**RECORDS FOR PROCESSING:**

####################

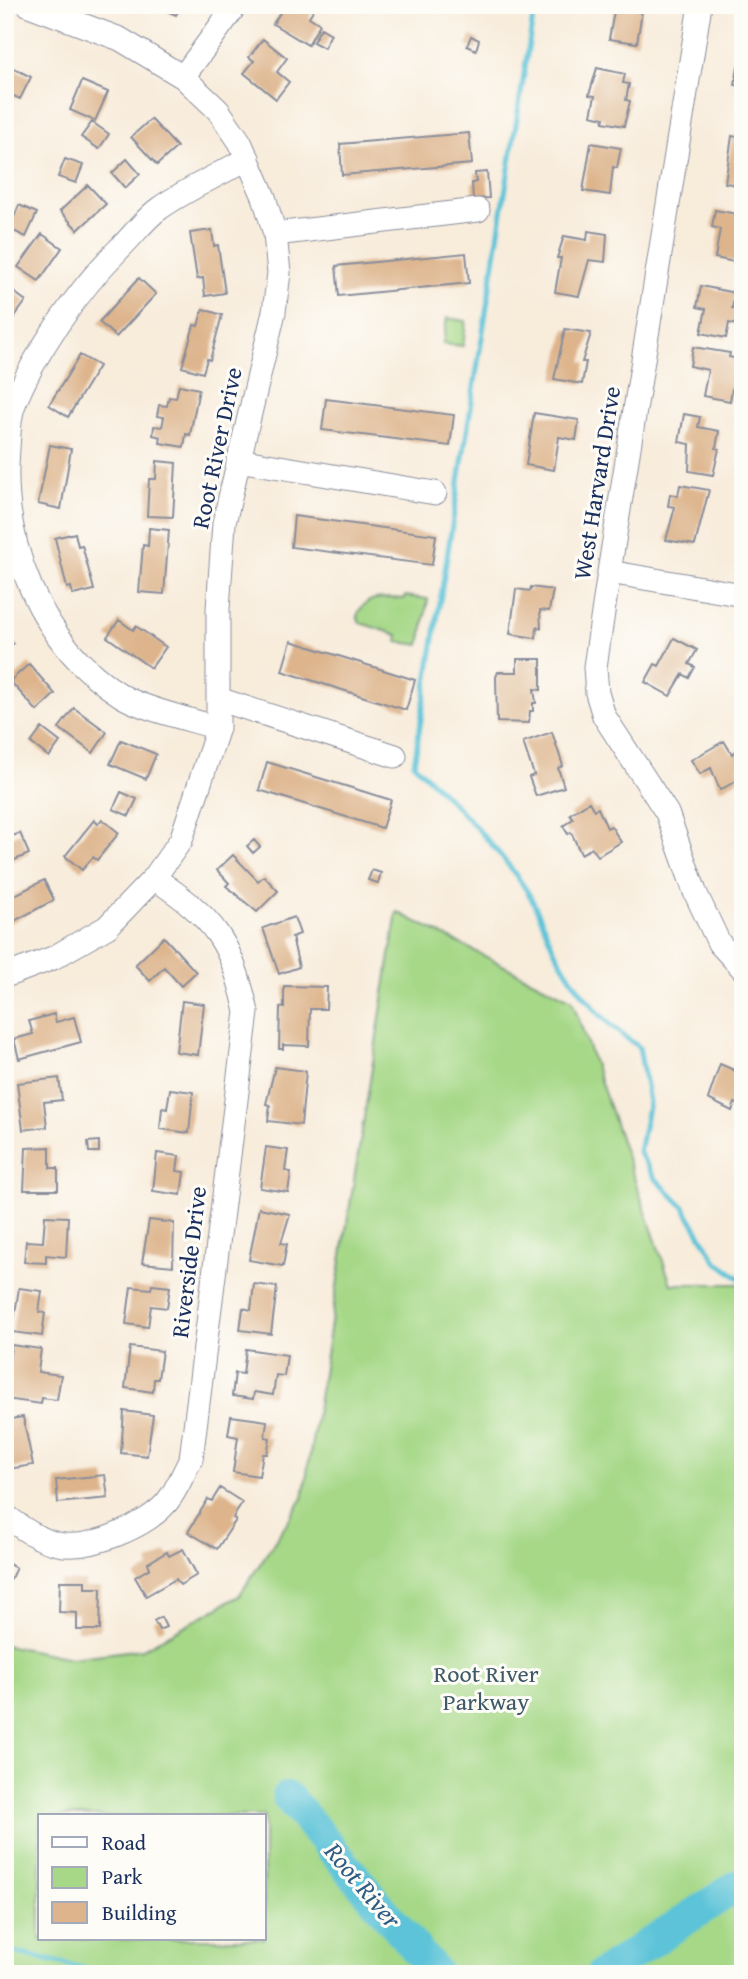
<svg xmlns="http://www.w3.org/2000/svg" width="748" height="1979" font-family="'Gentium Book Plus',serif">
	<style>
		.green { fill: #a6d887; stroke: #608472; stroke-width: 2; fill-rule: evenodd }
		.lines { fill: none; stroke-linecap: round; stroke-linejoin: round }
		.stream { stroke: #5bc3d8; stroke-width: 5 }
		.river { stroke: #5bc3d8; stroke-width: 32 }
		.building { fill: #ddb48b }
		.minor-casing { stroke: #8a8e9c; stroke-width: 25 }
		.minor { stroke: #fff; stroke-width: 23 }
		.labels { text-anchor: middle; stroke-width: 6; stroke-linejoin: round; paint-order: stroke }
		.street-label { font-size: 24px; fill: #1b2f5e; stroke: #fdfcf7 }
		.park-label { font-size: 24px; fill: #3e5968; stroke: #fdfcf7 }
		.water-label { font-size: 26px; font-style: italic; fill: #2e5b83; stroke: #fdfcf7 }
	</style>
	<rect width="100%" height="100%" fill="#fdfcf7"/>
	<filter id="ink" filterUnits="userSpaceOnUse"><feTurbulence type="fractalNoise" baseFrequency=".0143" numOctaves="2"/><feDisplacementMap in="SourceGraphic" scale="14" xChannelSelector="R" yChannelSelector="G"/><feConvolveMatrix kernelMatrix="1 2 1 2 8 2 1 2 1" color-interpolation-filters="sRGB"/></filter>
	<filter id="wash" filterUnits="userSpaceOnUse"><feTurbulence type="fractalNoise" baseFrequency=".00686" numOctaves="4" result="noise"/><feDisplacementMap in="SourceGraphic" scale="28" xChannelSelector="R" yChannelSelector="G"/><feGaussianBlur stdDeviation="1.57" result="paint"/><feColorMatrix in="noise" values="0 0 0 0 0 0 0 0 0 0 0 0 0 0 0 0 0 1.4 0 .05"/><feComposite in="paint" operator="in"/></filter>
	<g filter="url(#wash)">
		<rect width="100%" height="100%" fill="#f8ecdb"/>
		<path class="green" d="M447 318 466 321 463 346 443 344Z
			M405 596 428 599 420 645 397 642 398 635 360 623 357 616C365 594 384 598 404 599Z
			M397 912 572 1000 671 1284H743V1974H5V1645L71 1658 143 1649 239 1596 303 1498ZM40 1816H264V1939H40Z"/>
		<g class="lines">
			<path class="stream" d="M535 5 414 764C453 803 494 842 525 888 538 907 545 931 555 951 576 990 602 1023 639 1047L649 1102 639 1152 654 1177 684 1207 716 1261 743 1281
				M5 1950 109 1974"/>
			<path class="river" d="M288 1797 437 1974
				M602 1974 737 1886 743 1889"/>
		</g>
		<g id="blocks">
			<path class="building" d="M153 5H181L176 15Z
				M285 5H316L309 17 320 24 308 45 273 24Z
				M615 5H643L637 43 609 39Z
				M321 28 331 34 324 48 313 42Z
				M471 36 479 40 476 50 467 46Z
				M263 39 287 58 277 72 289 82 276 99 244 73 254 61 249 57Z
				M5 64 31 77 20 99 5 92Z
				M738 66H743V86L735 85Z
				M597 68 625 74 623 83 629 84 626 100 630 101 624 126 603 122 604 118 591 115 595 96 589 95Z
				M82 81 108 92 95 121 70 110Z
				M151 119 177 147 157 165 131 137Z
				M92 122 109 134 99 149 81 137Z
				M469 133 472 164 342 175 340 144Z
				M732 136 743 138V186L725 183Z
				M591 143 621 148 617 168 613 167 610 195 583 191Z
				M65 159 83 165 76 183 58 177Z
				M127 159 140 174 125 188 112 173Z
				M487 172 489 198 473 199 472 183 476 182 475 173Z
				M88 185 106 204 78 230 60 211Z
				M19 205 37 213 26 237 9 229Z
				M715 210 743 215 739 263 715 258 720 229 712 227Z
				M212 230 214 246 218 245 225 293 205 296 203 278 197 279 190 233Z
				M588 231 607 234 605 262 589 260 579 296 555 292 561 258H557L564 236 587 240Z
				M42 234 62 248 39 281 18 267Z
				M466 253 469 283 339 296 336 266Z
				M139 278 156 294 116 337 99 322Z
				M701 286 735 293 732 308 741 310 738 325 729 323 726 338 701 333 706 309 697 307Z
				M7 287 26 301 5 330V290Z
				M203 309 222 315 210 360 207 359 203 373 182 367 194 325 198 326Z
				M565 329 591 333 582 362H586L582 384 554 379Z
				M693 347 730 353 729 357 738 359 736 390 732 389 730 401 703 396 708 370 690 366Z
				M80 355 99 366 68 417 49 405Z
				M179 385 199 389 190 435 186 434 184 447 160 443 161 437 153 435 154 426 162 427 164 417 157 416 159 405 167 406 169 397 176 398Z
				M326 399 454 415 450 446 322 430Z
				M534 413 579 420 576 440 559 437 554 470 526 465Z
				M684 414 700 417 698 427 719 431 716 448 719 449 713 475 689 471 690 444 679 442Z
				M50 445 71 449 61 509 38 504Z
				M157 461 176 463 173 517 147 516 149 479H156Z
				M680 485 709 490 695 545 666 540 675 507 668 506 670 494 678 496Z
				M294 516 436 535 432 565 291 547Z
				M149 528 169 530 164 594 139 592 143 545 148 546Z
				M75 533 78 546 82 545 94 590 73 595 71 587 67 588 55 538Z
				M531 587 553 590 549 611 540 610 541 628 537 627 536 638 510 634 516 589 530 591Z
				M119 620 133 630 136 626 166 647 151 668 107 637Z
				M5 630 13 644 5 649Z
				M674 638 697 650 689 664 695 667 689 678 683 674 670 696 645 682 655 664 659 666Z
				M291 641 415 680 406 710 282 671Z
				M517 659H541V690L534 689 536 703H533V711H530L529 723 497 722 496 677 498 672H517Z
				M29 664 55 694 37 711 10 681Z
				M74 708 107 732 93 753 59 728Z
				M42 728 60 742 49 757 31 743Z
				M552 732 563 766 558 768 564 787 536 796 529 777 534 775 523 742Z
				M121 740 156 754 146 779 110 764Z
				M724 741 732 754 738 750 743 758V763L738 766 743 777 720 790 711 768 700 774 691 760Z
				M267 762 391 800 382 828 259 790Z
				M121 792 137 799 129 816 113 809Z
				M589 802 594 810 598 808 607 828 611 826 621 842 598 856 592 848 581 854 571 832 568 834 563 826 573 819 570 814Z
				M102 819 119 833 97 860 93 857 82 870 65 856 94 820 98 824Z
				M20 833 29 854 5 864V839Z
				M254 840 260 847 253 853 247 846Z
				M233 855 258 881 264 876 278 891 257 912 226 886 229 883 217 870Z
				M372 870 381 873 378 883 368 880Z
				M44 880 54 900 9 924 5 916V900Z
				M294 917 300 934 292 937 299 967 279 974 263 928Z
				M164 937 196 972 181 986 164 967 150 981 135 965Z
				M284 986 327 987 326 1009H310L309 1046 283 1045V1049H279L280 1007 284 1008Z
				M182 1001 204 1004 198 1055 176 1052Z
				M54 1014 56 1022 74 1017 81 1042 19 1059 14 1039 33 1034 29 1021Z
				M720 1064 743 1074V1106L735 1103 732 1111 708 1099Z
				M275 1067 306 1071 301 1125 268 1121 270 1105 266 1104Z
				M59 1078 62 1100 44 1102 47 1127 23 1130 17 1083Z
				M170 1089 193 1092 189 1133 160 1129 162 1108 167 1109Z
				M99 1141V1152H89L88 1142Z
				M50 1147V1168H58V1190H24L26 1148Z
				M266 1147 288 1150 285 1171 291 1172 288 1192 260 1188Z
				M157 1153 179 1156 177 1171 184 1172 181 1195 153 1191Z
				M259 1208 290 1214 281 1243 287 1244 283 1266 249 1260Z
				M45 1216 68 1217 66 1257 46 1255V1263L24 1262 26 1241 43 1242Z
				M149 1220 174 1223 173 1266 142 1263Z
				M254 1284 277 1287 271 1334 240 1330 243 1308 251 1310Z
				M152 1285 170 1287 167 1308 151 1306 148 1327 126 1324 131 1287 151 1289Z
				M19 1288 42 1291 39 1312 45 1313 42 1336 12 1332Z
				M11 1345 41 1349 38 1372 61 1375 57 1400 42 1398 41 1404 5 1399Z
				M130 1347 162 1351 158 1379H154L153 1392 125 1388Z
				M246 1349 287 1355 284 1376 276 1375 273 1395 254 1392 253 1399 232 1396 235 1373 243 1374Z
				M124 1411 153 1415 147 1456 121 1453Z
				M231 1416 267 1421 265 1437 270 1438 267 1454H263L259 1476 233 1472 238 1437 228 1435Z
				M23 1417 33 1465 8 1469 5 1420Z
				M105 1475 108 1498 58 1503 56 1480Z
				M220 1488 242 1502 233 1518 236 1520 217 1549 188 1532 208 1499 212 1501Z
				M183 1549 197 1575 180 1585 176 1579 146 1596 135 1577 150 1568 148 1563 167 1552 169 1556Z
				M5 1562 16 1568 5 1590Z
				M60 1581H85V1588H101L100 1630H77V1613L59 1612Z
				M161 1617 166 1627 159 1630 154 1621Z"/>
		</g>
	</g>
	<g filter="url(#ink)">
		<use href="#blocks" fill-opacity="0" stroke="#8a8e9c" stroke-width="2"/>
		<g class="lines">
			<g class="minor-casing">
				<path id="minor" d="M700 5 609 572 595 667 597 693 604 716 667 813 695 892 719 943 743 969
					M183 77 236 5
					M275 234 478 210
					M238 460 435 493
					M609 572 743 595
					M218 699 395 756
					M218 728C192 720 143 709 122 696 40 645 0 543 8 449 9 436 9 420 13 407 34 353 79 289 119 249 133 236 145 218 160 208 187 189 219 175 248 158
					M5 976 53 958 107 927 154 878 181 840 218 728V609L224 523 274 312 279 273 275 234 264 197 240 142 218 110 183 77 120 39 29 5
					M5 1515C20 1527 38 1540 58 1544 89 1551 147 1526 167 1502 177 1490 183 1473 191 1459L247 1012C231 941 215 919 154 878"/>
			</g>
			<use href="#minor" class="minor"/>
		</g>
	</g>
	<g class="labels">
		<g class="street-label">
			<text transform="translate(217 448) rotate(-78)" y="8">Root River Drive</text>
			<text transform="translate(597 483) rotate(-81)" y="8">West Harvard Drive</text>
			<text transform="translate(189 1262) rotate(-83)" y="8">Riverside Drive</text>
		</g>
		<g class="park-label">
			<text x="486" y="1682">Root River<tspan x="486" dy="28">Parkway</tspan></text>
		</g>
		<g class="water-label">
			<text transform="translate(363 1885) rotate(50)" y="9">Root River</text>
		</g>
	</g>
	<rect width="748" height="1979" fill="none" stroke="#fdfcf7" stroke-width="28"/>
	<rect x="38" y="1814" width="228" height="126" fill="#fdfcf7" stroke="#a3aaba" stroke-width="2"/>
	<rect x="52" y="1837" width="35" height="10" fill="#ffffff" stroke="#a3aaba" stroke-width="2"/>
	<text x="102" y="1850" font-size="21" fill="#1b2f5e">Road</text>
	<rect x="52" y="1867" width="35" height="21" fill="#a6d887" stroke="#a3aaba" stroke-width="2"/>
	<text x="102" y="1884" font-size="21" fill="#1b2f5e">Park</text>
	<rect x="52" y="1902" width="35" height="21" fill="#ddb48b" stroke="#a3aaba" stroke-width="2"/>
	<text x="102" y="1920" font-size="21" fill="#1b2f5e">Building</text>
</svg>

####################

**PROBLEM DESCRIPTION:**
Every line above that holds the word "scale" is to be found and copied.

**TASK ANSWER:**
	<filter id="ink" filterUnits="userSpaceOnUse"><feTurbulence type="fractalNoise" baseFrequency=".0143" numOctaves="2"/><feDisplacementMap in="SourceGraphic" scale="14" xChannelSelector="R" yChannelSelector="G"/><feConvolveMatrix kernelMatrix="1 2 1 2 8 2 1 2 1" color-interpolation-filters="sRGB"/></filter>
	<filter id="wash" filterUnits="userSpaceOnUse"><feTurbulence type="fractalNoise" baseFrequency=".00686" numOctaves="4" result="noise"/><feDisplacementMap in="SourceGraphic" scale="28" xChannelSelector="R" yChannelSelector="G"/><feGaussianBlur stdDeviation="1.57" result="paint"/><feColorMatrix in="noise" values="0 0 0 0 0 0 0 0 0 0 0 0 0 0 0 0 0 1.4 0 .05"/><feComposite in="paint" operator="in"/></filter>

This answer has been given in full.